This easy recipe starts with roasting fresh vegetables and turns them into a delicious, flavorful vegan broth. Plus– tips for using vegetable scraps!
Soup weather is here!
Can we all do a collective happy dance for soup? And if there’s one thing that makes soup even better– it’s really exceptionally delicious broth.
I’ve been making my own broth for awhile now, but recently I decided that my broth could be better. More flavorful. MORE DELICIOUS.
And so– I took my older vegetable broth recipe, kicked it up a notch, and made it better. And that, friends, makes your soup better!
This homemade vegetable broth uses roasted vegetables, and then simmers them with herbs and water until the water transforms into deeeeelicious broth.
Does Homemade Vegetable Broth Taste Better than Store-bought?
YES. No question about it.
That doesn’t mean that I never use store-bought broth. I do– it’s quick, requires zero effort, and I almost always have it on hand.
BUT– homemade broth really does taste better, and it’s HEALTHIER since you can control the ingredients and sodium levels.
What Vegetables Do I Need for Homemade Vegetable Broth?
I recommend that you start with onion, carrot, and celery.
Once you’ve got those three, feel free to play around with other veggies. My favorite to add in are root vegetables like fennel.
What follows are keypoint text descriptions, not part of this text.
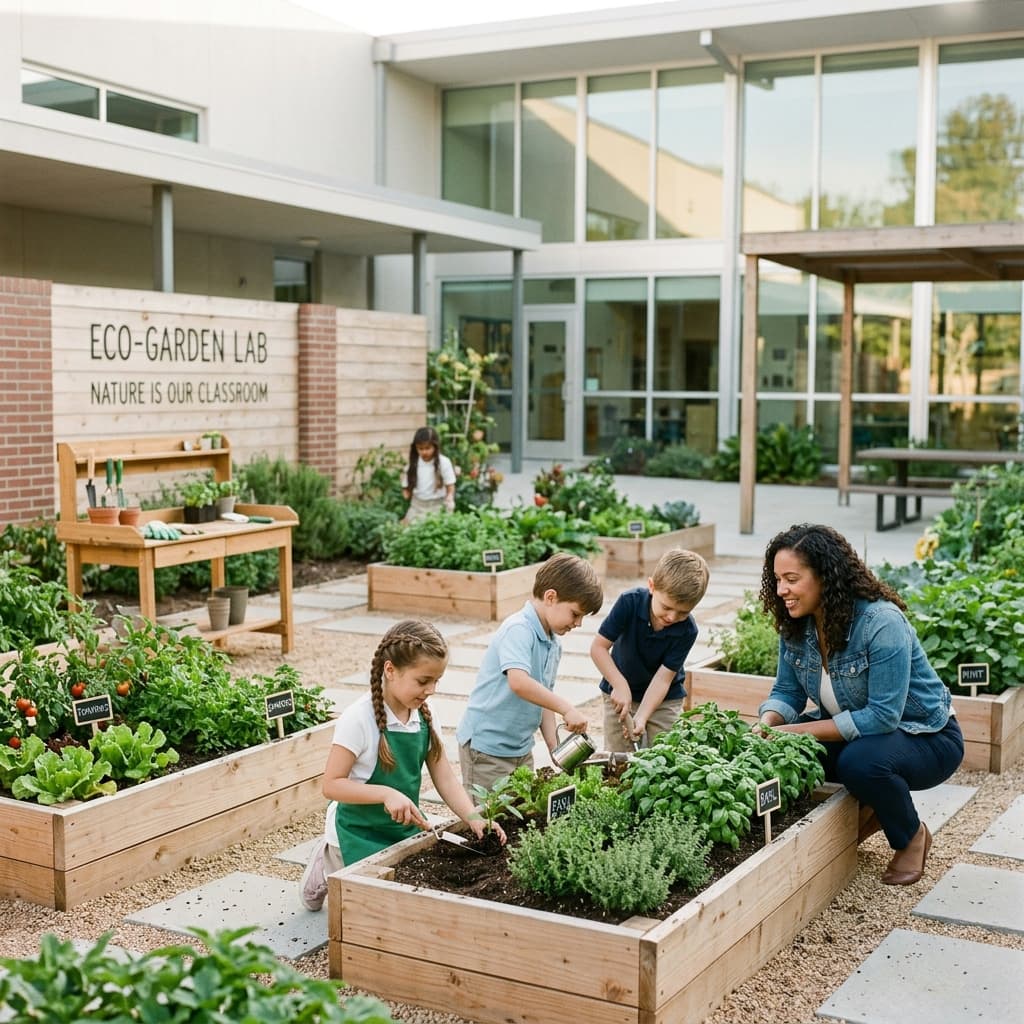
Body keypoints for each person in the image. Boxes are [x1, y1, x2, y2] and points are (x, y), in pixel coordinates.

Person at [755, 523, 963, 886]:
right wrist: (768, 724)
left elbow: (883, 717)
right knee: (795, 756)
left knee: (860, 763)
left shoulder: (881, 622)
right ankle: (872, 808)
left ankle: (910, 835)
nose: (781, 590)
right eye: (776, 579)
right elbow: (787, 693)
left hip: (926, 736)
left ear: (825, 576)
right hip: (863, 735)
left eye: (791, 578)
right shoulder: (796, 625)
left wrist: (794, 731)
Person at [300, 619, 505, 911]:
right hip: (357, 831)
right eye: (423, 681)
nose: (431, 689)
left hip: (400, 827)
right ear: (390, 670)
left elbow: (443, 774)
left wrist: (474, 819)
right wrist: (385, 793)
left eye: (437, 681)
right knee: (354, 910)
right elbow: (331, 785)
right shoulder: (359, 718)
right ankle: (324, 863)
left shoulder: (424, 711)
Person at [456, 552, 605, 794]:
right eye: (575, 613)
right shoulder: (519, 629)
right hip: (487, 748)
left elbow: (542, 696)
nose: (578, 623)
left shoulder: (553, 642)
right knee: (490, 821)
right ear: (551, 597)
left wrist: (554, 747)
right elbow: (519, 682)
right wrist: (566, 708)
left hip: (519, 749)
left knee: (519, 816)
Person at [591, 547, 709, 751]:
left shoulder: (688, 630)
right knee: (618, 759)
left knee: (664, 755)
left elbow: (664, 678)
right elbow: (598, 648)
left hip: (664, 701)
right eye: (666, 607)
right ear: (652, 586)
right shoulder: (629, 602)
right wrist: (619, 685)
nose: (672, 617)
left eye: (683, 612)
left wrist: (643, 716)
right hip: (619, 696)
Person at [402, 426, 456, 523]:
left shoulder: (443, 462)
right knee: (408, 529)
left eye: (427, 448)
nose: (424, 452)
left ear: (435, 446)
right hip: (417, 504)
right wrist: (406, 491)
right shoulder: (413, 463)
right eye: (420, 449)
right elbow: (406, 486)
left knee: (434, 529)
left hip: (437, 505)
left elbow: (450, 484)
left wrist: (450, 497)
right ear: (415, 448)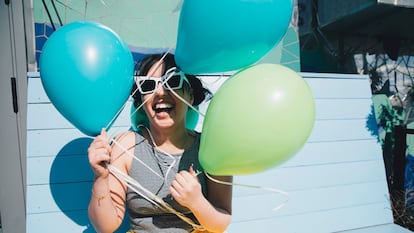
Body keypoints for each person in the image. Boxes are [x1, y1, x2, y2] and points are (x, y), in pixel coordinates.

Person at [87, 53, 233, 233]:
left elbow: (221, 223)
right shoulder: (126, 146)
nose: (160, 92)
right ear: (141, 100)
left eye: (172, 81)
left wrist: (197, 202)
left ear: (191, 95)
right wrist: (100, 177)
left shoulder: (210, 147)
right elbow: (105, 227)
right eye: (148, 85)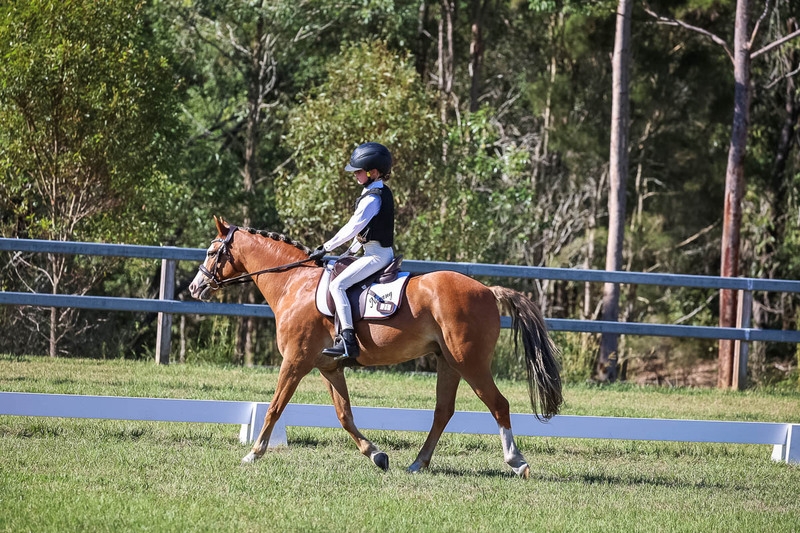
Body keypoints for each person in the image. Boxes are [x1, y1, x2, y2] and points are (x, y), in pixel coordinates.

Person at [309, 142, 395, 361]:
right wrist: (346, 253)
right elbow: (363, 234)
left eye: (359, 171)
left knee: (337, 285)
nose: (355, 175)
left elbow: (352, 227)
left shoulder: (372, 198)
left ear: (373, 172)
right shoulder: (376, 192)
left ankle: (347, 341)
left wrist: (325, 248)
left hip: (377, 256)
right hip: (372, 252)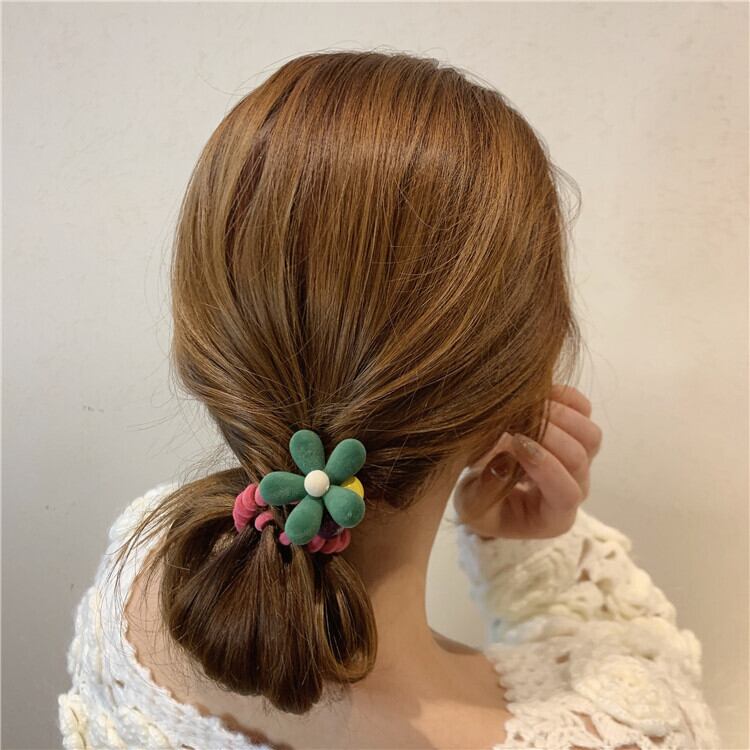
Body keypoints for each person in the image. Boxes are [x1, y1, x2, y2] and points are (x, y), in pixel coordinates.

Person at [58, 49, 721, 749]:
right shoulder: (624, 730)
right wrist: (520, 556)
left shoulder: (139, 582)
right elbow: (636, 676)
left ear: (207, 344)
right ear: (511, 399)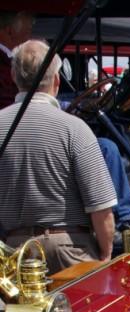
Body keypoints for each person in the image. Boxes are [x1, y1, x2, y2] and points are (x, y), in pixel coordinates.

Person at [0, 40, 116, 273]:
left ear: (15, 78)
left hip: (15, 254)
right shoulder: (75, 128)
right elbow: (101, 209)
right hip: (71, 250)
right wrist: (106, 254)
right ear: (56, 80)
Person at [0, 11, 33, 109]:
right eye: (28, 31)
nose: (30, 38)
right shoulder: (4, 66)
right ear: (10, 31)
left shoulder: (9, 60)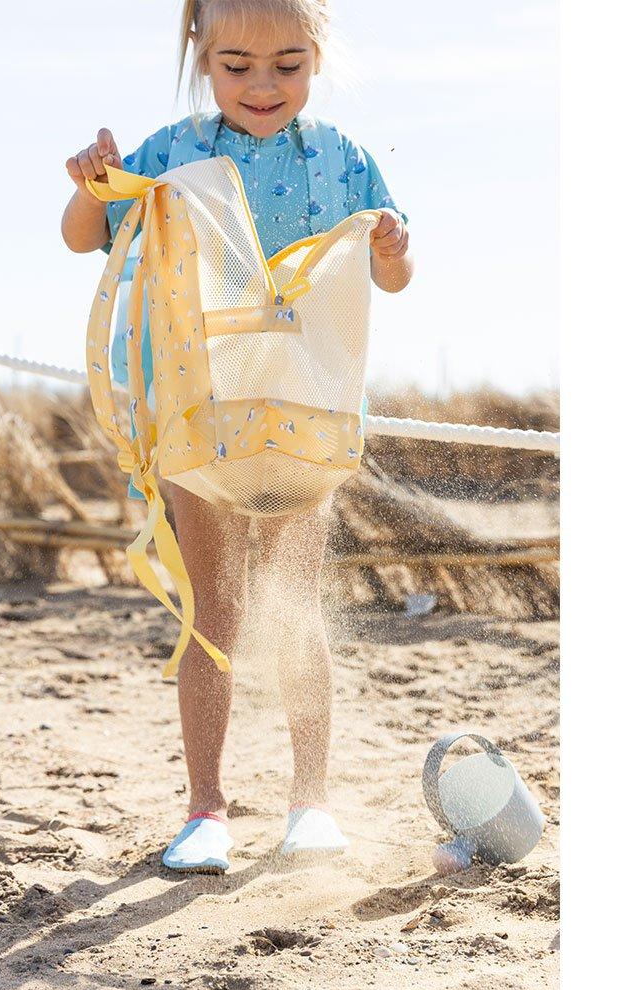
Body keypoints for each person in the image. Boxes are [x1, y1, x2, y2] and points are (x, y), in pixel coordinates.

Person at [60, 0, 413, 873]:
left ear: (318, 55)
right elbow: (82, 238)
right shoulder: (174, 152)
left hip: (301, 416)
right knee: (215, 610)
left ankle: (311, 804)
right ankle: (207, 811)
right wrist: (87, 184)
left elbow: (392, 277)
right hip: (199, 414)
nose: (263, 86)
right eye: (237, 66)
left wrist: (397, 248)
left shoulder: (343, 159)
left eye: (288, 66)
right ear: (201, 53)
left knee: (296, 609)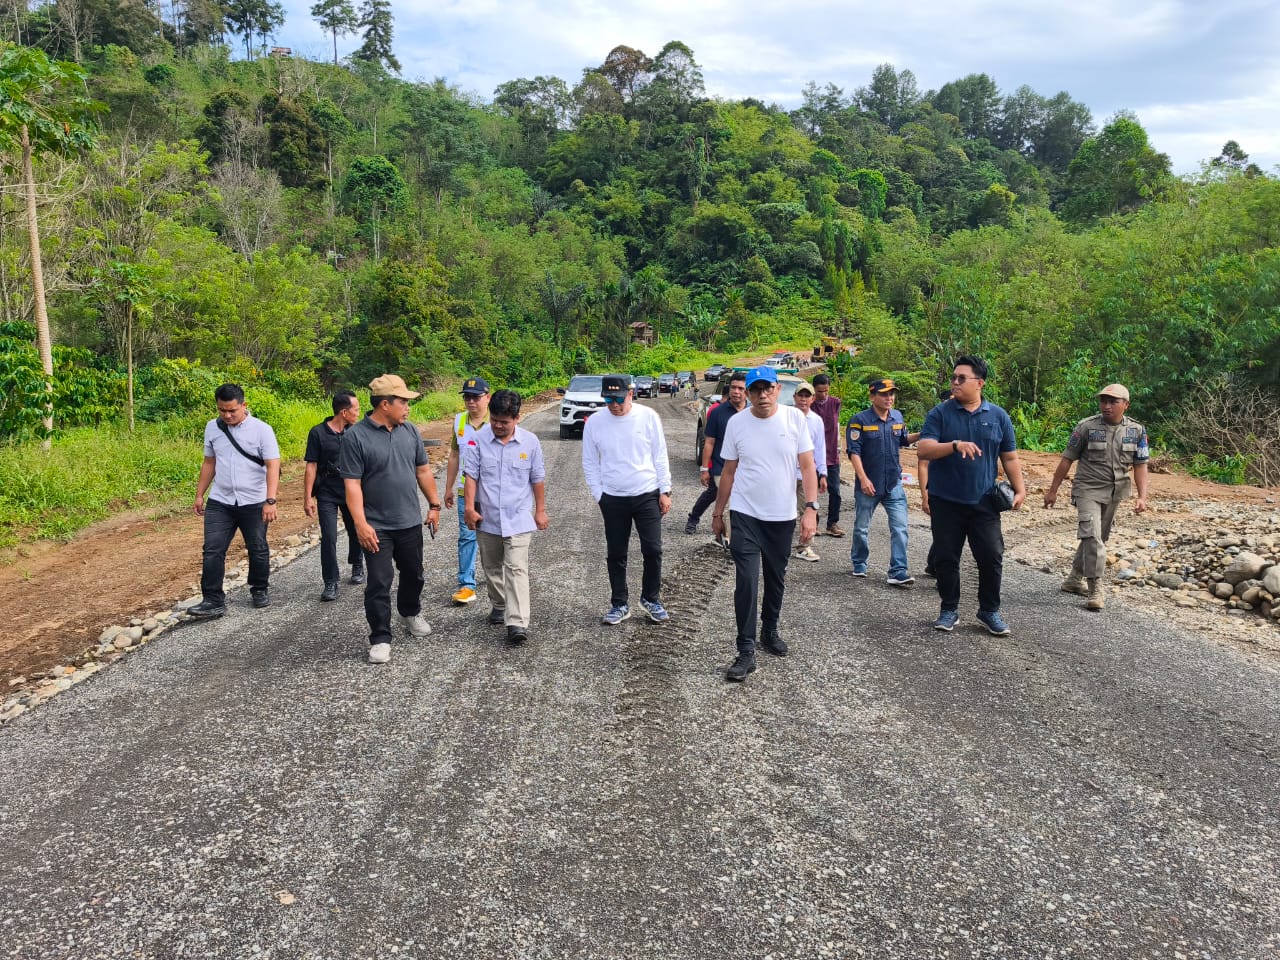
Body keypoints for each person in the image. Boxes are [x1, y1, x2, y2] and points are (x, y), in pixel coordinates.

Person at [712, 366, 819, 682]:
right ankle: (745, 650)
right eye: (755, 389)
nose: (762, 395)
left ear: (776, 390)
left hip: (781, 516)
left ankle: (769, 630)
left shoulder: (794, 419)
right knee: (746, 580)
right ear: (746, 392)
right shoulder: (736, 423)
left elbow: (808, 466)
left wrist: (811, 509)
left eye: (767, 388)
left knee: (776, 577)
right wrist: (719, 514)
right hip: (745, 514)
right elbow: (729, 472)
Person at [338, 374, 443, 665]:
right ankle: (381, 637)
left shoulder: (410, 431)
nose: (408, 407)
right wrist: (360, 524)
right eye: (403, 402)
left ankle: (410, 612)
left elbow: (423, 471)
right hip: (376, 526)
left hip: (409, 521)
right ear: (385, 404)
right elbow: (352, 486)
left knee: (414, 573)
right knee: (379, 583)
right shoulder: (355, 437)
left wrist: (434, 505)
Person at [917, 356, 1026, 635]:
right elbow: (924, 449)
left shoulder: (998, 416)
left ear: (980, 383)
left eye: (961, 378)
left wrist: (1020, 488)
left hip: (984, 500)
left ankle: (989, 610)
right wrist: (954, 445)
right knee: (946, 557)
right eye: (953, 377)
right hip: (945, 500)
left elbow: (1010, 456)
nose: (954, 382)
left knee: (991, 556)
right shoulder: (940, 413)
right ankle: (949, 609)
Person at [1043, 383, 1150, 611]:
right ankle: (1095, 588)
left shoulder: (1137, 431)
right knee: (1092, 537)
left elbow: (1141, 465)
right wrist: (1053, 490)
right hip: (1087, 489)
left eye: (1113, 401)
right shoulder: (1086, 427)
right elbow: (1066, 460)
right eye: (1103, 401)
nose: (1107, 406)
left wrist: (1142, 497)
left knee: (1098, 537)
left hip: (1115, 491)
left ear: (1126, 405)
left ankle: (1074, 579)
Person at [582, 373, 673, 625]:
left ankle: (651, 598)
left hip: (646, 493)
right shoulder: (595, 423)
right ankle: (619, 603)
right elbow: (590, 462)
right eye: (608, 399)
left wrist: (665, 490)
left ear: (631, 393)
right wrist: (598, 494)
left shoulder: (648, 417)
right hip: (613, 497)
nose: (614, 404)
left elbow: (660, 454)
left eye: (618, 398)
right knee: (616, 553)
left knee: (653, 550)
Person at [463, 389, 549, 645]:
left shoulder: (531, 442)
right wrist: (469, 507)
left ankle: (517, 622)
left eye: (504, 422)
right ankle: (499, 604)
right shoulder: (478, 439)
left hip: (519, 517)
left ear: (517, 418)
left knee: (516, 568)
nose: (498, 426)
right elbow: (471, 476)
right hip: (487, 517)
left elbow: (537, 478)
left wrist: (540, 510)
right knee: (492, 567)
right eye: (494, 420)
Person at [189, 383, 281, 619]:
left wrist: (270, 500)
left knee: (257, 547)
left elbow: (273, 465)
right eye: (222, 410)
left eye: (232, 410)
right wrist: (200, 494)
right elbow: (209, 462)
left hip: (254, 500)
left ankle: (259, 588)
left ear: (244, 405)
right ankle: (212, 600)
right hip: (221, 501)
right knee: (212, 549)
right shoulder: (213, 428)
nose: (227, 415)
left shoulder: (262, 430)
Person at [846, 378, 919, 586]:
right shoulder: (859, 420)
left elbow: (904, 439)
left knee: (900, 528)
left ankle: (898, 570)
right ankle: (859, 562)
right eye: (884, 394)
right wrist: (863, 478)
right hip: (869, 484)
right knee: (861, 527)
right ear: (872, 396)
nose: (889, 398)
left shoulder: (897, 417)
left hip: (893, 483)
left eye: (892, 394)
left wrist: (924, 434)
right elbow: (854, 451)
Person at [303, 391, 364, 601]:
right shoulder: (317, 433)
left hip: (351, 490)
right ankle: (330, 582)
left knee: (356, 530)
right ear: (344, 412)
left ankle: (357, 564)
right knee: (329, 537)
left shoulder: (356, 432)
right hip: (327, 491)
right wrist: (308, 497)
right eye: (356, 409)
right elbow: (311, 466)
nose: (358, 413)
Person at [443, 376, 490, 606]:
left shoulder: (497, 421)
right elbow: (454, 455)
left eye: (476, 397)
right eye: (467, 397)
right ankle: (467, 584)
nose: (471, 402)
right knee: (467, 536)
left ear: (487, 397)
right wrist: (448, 488)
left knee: (494, 537)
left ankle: (496, 578)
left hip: (491, 491)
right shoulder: (459, 421)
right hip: (465, 490)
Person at [686, 370, 748, 535]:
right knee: (720, 497)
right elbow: (709, 442)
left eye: (741, 388)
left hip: (746, 469)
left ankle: (735, 536)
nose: (736, 391)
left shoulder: (754, 412)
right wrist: (705, 469)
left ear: (747, 391)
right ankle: (696, 519)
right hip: (721, 467)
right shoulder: (717, 412)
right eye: (734, 387)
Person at [919, 385, 954, 578]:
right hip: (938, 490)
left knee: (948, 533)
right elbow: (922, 464)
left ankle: (934, 564)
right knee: (943, 532)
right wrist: (924, 495)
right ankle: (938, 568)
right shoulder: (934, 427)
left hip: (957, 489)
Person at [791, 381, 827, 562]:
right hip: (786, 473)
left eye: (807, 396)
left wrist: (823, 473)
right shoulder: (786, 417)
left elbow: (820, 449)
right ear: (794, 397)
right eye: (800, 395)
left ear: (812, 399)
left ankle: (804, 546)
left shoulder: (816, 421)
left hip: (806, 474)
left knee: (808, 509)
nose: (803, 399)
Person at [811, 373, 844, 536]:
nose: (823, 395)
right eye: (819, 391)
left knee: (835, 492)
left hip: (832, 454)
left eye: (826, 391)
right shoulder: (809, 405)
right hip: (813, 456)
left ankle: (832, 523)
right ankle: (813, 522)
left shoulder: (836, 403)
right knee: (812, 491)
Can I Use Vegetable Scraps?
Yes. Sort of.
I used to diligently put all of my vegetable scraps in a freezer bag, and periodically add everything from the bag into the broth. Over time, I realized that I wasn’t always getting the best combination of flavors.
Now I’m a little pickier, and usually use the broth bag in my freezer as a way to preserve extra fresh herbs for my next batch of broth.
I don’t recommend saving onion skins, garlic skins, or the inner flesh and seeds from bell peppers, because they make the broth bitter.
Can I Make This Ahead of Time?
Yes! Check the recipe card for freezer directions.
Want more COOKING BASICS? Try these:
Want RECIPES THAT USE VEGETABLE BROTH? Try these:
Homemade Vegetable Broth
Broth Base: (Don't Skip These)
- 1 onion, thickly sliced
- 2 carrots, roughly chopped
- 2 stalks celery, roughly diced, leaves removed + reserved
- 1 TB olive oil
- 1 TB salt
- 2 bay leaves
- 1 cup herbs, loosely packed (fresh or frozen)
- 12 cups water
- 1/2 cup wine (white or red), optional
Broth Extras: (Use What You Have on Hand or Love)
- 4 garlic cloves
- root vegetables such as fennel or turnips
- 1 TB tomato paste
- Preheat oven to 400ºF.
- Lay onions, carrots, and celery on a baking sheet in a single layer. Broth extras: If using garlic or extra root vegetables, add those to the baking sheet too.
- Drizzle veggies with olive oil and salt. Roast about 30 minutes, until veggies are cooked through.
- Add vegetables to a large soup pot, along with all remaining ingredients (including the reserved celery leaves).
- Bring the mixture to a boil, and simmer for about 20 minutes. Strain out any solids (vegetables and herbs) from the broth.
- Use broth right away, refrigerate and use within 3-4 days, or freeze broth in an airtight container for up to 6 months.